Opinions expressed by Entrepreneur contributors are their own.

For many entrepreneurs, growth means expanding into a new location. Offering your products and services in another state can be a great way to reach new customers and increase your market share.

However, expanding your business into a new location isn’t easy, and if you aren’t prepared, you could put both locations at risk. That’s why it’s important to understand what you’re getting yourself into first.

If you’re preparing to expand your brand into a new area, here are five tips to help you get started.

Related: Opening a Second Location? Here’s What to Keep in Mind.

1. Take your time

Expanding into a new location increases your opportunities to grow, but it also increases your risk. By making the move, you’re making a considerable financial commitment and opening yourself up to potential company culture problems. Most business owners underestimate what it takes to expand to a new area.

Before making the leap, ensure that your business is ready to expand into another state. Do you have a loyal customer base, steady cash flow and several years of profitability under your belt? Or, more importantly, do you have processes in place that can scale?If not, you might look for lower-cost strategies you could use to expand. For example, if you run a successful brick-and-mortar retail store, you could consider opening an ecommerce business.

2. Research the area first

Once you’re confident your business is ready to expand into a new location, you should begin researching the area. Understanding the area will help you determine your startup costs and learn more about the competitive landscape.If you plan to hire employees at your new location, you’ll need to find out what the minimum wage laws are in that state. For example, the minimum wage in Kansas is $7.25 per hour, but if you choose to expand into Missouri, it’s $12 per hour. That means you’ll have to account for the increased payroll costs.

You should also consider the property values, rental rates and cost of business insurance in that location. Determine the state and local taxes as well, since some states are more tax-friendly for businesses than others.

3. Update your business plan

Next, update your business plan to account for the new location and target audience. You can learn more about the local market by researching competitors in the area and learning how they advertise. This information will also help you determine ways your business can stand out.

You should also adjust your financial objectives to account for the new location. Create a financial forecast that projects the estimated costs and revenue of your new location.

Related: 8 Things to Consider Before You Open a Second Location

4. Find the right people

Since you already have a successful business, you probably understand the importance of hiring the right people. Still, hiring employees to work at a location in another state comes with additional challenges.

If you aren’t careful, the employees in the new location may not feel like they’re truly part of the company. Or if you’re spending a lot of time at the new location, your original employees may feel left out.

Communication is vital during this process — come up with a plan for how you’ll stay in touch with your employees at both locations. Having a monthly call to go over business objectives will help all of your employees feel like they’re on the same team.

5. Look for financing

There are many different ways to finance a business expansion, but a small business loan or line of credit is ideal. Financing gives you a way to cover the expansion costs over a more manageable schedule without putting your working capital at risk.

Since you’ve already taken the time to update your business plan and determine your startup costs, you’re well-positioned to apply for a loan.

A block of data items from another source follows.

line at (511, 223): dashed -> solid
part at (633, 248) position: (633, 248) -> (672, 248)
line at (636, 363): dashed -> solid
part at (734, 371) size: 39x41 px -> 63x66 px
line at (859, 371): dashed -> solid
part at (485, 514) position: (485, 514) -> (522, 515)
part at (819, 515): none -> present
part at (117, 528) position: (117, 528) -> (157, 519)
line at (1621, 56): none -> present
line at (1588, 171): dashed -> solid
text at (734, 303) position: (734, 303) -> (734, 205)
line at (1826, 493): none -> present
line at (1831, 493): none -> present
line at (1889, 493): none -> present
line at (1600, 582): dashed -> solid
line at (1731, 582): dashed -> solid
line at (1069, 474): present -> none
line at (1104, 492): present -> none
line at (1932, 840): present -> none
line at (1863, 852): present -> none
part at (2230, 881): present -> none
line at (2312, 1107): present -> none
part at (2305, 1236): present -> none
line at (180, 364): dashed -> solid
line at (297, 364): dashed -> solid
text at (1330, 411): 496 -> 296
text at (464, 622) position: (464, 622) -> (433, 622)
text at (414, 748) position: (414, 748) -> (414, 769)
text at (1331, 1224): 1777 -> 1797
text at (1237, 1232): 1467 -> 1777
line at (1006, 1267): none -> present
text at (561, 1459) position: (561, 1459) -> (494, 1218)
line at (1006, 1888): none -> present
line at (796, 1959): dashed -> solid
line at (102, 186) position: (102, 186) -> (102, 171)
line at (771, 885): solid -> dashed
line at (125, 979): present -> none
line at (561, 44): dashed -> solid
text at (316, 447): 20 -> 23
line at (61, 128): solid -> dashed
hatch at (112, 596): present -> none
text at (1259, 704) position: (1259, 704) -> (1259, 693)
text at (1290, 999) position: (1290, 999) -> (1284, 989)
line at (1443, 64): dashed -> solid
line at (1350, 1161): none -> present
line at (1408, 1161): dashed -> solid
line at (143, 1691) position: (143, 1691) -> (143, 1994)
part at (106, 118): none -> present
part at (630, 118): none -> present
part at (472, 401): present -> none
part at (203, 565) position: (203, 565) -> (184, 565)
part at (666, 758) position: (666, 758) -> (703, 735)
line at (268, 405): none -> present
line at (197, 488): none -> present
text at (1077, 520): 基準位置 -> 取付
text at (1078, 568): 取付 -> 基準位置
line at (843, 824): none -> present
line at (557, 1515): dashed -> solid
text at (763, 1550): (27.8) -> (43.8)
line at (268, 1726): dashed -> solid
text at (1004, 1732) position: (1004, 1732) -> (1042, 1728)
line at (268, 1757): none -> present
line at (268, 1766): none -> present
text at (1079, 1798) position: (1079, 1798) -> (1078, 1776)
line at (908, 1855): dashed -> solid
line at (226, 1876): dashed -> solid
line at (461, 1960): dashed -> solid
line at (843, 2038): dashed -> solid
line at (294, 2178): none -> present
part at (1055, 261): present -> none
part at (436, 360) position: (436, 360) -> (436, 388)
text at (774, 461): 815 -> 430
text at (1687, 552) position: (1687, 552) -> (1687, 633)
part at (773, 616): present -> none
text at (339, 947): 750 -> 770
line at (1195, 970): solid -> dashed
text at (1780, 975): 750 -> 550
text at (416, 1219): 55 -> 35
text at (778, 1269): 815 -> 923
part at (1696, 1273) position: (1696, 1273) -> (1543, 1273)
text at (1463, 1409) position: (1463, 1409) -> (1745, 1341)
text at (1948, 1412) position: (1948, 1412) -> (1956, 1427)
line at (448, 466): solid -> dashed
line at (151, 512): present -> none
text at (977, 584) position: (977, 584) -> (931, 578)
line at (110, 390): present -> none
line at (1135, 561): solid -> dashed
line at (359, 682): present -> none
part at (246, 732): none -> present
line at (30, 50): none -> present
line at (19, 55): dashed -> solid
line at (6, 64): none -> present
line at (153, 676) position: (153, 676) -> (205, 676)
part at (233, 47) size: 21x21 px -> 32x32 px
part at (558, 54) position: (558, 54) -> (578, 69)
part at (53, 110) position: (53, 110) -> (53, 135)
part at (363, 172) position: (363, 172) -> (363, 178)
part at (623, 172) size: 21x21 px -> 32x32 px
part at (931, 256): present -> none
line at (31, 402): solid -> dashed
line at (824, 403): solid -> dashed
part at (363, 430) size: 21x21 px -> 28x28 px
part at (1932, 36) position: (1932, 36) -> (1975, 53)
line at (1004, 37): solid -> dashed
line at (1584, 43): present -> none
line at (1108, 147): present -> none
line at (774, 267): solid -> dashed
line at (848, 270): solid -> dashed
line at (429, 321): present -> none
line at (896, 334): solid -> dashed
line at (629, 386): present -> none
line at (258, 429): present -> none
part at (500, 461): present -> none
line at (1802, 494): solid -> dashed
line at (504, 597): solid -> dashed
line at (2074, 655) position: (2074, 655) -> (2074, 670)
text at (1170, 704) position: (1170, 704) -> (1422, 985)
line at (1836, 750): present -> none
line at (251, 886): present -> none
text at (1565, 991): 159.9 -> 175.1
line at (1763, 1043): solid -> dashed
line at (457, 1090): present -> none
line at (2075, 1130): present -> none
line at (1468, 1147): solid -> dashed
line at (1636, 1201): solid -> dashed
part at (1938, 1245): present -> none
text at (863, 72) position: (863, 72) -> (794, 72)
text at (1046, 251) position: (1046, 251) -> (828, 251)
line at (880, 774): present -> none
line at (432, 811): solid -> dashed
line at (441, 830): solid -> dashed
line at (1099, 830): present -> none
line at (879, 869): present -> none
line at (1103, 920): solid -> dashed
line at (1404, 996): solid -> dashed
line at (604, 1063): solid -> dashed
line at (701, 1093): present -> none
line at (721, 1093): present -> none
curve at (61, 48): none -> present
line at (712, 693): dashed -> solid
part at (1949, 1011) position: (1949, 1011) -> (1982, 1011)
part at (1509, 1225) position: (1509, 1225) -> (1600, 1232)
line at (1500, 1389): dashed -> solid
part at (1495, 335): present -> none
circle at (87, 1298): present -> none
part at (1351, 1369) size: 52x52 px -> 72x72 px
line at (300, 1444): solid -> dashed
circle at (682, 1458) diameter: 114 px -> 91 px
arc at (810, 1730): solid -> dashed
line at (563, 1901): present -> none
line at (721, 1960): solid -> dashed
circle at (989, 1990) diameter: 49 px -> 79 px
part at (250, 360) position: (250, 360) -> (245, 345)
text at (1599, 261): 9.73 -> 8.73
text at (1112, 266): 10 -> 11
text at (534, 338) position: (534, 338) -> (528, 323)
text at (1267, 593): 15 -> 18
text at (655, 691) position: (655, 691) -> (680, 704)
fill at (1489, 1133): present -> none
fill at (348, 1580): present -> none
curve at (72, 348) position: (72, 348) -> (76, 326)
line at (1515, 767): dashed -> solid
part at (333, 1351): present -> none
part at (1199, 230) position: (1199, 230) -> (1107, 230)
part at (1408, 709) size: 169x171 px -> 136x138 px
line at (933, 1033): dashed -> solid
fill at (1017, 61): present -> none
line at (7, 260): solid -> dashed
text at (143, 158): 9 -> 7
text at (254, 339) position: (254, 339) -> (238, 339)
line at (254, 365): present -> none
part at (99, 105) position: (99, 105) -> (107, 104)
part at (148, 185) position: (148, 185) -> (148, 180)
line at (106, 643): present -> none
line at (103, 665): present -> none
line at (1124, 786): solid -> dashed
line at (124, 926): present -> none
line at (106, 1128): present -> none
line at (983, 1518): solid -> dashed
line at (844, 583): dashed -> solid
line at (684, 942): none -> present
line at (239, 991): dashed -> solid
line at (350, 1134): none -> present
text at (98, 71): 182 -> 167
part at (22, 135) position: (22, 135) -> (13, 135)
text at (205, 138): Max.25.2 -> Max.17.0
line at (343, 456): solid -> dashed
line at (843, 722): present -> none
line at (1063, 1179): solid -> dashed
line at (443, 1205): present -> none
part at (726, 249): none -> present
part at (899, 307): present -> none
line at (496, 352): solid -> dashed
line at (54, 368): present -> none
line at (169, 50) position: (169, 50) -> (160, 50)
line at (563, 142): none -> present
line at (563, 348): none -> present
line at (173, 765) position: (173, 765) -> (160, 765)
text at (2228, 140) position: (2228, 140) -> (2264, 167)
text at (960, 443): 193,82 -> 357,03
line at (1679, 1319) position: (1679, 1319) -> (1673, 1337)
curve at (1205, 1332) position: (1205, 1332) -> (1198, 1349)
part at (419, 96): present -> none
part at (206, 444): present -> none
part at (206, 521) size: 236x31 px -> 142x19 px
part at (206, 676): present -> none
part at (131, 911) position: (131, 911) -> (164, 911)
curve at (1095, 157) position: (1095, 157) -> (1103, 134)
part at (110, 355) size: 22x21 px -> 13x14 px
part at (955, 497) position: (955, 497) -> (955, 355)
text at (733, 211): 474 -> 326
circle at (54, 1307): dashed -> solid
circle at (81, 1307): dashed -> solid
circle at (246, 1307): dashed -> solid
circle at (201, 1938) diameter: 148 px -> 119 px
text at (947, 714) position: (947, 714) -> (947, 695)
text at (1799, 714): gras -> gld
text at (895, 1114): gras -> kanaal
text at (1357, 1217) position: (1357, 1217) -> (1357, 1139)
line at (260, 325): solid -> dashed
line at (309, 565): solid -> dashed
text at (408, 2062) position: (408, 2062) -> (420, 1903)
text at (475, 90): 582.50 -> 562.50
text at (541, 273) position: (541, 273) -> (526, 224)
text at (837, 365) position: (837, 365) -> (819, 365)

One option is to apply for a loan through a bank or credit union since they offer low rates and flexible repayment terms.

However, the application process can be tedious, and banks tend to have higher lending requirements. If you want a faster application process and funding, non-bank lenders are a great alternative. For example, a lending marketplace allows you to apply once and receive offers from multiple lenders.

Related: Expecting the Unexpected in Small Business Expansion

If your initial business was successful very quickly, you may feel pressure to replicate this success at your newest location. Plus, you’ll want to earn your investment back as quickly as possible.

Patience is key during a business expansion. Don’t get discouraged if it takes time to break even or if the expansion takes a toll on your original business. Challenges are inevitable, but careful planning and lining up the financing will make all the difference in your endeavor.